Three former power company executives have gone on trial in Japan on charges linked to the Fukushima disaster.
It is the first criminal trial over the 2011 meltdown at the nuclear plant.
The meltdown, triggered by an earthquake which caused a massive tsunami, was the world's worst nuclear accident since Chernobyl in 1986.
All three have pleaded not guilty to professional negligence resulting in death and injury of patients evacuated from a hospital near the plant.
The quake and tsunami left about 18,500 people dead or missing and left large areas uninhabitable.
Who is on trial?
The three former executives of Tokyo Electric Power (Tepco) are chairman Tsunehisa Katsumata, 77, and vice-presidents Sakae Muto, 66, and Ichiro Takekuro, 71.
If found guilty, they could face up to five years in prison.
The trial is the first and only one raising criminal charges related to the Fukushima disaster.
Two previous attempts to press criminal charges against the former executives had been dismissed by the prosecution as having little chance of success.
In 2015 however, a judicial review panel ruled the three men should be put on trial which meant the prosecution had to pick up the case.
Other trials related to the Fukushima disaster have been, for instance, over compensation claims.
What are the charges?
No-one died directly in the Fukushima accident. The charges against the three men are linked to the deaths of more than 40 patients who had to be evacuated from a hospital in the area and later died.
The patients had been critically ill already but their deaths have been attributed to the fact that they had to be hastily rushed out of the evacuation zone and into different hospitals.
More than 200,000 people were forced to leave their homes because of nuclear contamination concerns when three reactors failed at the plant after it was flooded.
There are also hopes that the trial will shed more light on the wider responsibilities around the disaster.
"Since the accident, nobody has been held responsible nor has it been made clear why it happened," Ruiko Muto, who heads a group that pushed for the trial, told news agency AFP outside court.

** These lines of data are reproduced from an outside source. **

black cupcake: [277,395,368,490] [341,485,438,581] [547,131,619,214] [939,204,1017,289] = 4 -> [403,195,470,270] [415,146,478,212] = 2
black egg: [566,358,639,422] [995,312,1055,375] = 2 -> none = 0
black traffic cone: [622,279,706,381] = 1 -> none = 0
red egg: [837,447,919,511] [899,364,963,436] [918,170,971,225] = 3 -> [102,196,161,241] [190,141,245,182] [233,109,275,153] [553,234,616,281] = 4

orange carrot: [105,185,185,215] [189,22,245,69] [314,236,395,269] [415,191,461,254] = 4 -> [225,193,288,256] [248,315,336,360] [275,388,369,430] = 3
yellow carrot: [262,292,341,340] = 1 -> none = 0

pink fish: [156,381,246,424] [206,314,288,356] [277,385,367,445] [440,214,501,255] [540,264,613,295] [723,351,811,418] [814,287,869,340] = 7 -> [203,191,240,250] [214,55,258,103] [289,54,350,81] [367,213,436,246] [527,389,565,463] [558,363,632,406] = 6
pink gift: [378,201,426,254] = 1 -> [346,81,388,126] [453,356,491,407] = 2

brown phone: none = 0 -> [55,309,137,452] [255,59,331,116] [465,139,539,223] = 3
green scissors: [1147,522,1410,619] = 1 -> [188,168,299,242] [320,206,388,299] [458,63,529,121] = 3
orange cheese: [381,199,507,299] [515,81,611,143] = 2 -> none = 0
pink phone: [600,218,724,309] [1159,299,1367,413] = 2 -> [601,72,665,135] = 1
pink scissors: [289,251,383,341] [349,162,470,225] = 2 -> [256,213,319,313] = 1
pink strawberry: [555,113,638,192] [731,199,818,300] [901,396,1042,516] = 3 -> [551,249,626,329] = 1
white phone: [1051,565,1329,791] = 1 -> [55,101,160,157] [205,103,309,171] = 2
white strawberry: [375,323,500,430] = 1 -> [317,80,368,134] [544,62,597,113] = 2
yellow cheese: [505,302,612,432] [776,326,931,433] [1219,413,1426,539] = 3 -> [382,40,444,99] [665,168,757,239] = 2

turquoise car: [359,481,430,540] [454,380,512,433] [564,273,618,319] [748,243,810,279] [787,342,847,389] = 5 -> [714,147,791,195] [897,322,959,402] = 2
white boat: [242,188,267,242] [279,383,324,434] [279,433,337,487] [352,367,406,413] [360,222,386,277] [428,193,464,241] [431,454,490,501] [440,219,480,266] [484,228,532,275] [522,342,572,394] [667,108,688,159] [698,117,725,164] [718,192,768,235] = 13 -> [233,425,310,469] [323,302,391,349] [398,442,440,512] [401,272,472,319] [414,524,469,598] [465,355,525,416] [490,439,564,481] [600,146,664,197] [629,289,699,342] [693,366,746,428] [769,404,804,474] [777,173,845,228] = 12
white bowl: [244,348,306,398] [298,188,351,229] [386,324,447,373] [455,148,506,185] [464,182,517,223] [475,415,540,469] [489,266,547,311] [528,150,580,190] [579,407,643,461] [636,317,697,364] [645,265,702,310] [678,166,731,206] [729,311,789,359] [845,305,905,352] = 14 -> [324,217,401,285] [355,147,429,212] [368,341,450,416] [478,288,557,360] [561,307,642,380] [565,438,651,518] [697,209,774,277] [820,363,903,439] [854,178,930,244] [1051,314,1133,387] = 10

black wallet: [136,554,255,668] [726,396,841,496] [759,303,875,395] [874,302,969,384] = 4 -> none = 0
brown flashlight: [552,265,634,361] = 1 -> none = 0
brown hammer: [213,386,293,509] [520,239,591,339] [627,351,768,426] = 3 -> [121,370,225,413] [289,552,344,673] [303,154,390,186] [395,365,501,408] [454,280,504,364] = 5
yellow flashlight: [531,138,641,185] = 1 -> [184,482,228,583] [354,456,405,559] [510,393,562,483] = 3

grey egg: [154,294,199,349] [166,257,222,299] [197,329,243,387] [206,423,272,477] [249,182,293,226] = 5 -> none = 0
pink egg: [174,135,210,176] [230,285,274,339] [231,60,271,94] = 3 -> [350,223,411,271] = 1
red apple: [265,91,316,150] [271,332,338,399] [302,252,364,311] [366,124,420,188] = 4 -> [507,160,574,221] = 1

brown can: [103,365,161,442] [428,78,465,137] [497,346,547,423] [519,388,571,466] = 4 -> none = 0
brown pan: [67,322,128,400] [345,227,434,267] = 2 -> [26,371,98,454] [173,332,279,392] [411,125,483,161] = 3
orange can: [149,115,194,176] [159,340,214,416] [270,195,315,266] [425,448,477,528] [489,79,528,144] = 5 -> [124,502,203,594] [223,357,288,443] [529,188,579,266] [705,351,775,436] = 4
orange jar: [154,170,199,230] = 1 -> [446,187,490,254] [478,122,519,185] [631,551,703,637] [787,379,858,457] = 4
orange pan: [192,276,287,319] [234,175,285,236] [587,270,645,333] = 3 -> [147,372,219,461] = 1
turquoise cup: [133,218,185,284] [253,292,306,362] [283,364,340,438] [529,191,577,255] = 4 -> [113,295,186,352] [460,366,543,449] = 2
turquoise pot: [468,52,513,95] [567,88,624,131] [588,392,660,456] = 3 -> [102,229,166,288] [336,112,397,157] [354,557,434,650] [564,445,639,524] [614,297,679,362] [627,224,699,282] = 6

The accident let to a complete shutdown of all nuclear reactors in the country. Despite widespread anti-nuclear sentiment, several reactors have since resumed operations after passing special safety checks.
What are the arguments?
The tsunami brought waves as high as 14m (46 feet) to parts of the east coast of Japan.
The three accused are expected to argue they had no way of expecting a natural disaster of that magnitude and how it would affect the nuclear plant.
"I apologise for the tremendous trouble to the residents in the area and around the country because of the serious accident that caused the release of radioactive materials," Mr Katsumata told the court but added that "I believe I don't have a criminal responsibility in the case".
The prosecution, however, says studies conducted in the years before the accidents had been ignored by the company.
An internal 2008 study by Tepco had reportedly simulated a similar scenario of an earthquake and tsunami but had not led to action by the management.
"If they had fulfilled their responsibility to safety, the accident would have never occurred," the prosecution told the court.
A parliamentary report compiled a year after the disaster said Fukushima was a man-made disaster caused by Japan's culture of reflexive obedience.